◆ EXERCISE DESCRIPTION
Could you transcribe each entry below exactly, minus the images?

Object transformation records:
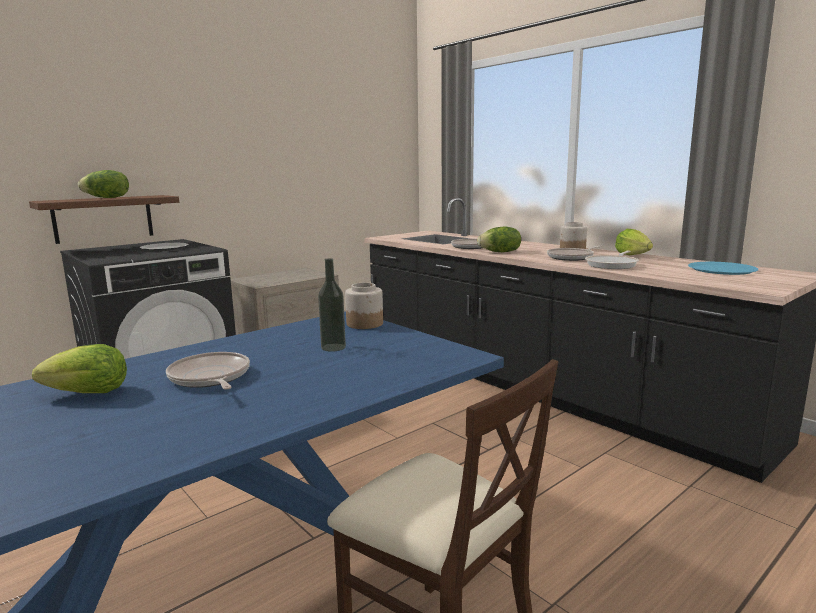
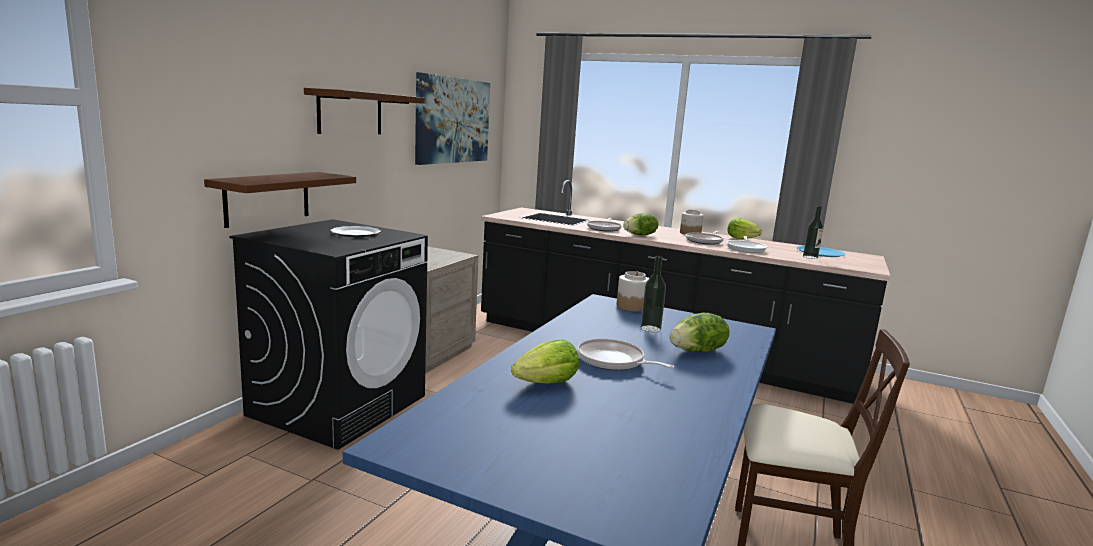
camera: 25 degrees left, 0 degrees up
lettuce [78,170,129,198] -> lettuce moved to [670,313,730,352]
none -> brown shelf [304,88,425,134]
none -> picture [415,72,490,165]
none -> bottle [803,206,823,259]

◆ FINAL ANSWER
camera: 25 degrees left, 0 degrees up
lettuce [78,170,129,198] -> lettuce moved to [670,313,730,352]
none -> brown shelf [304,88,425,134]
none -> picture [415,72,490,165]
none -> bottle [803,206,823,259]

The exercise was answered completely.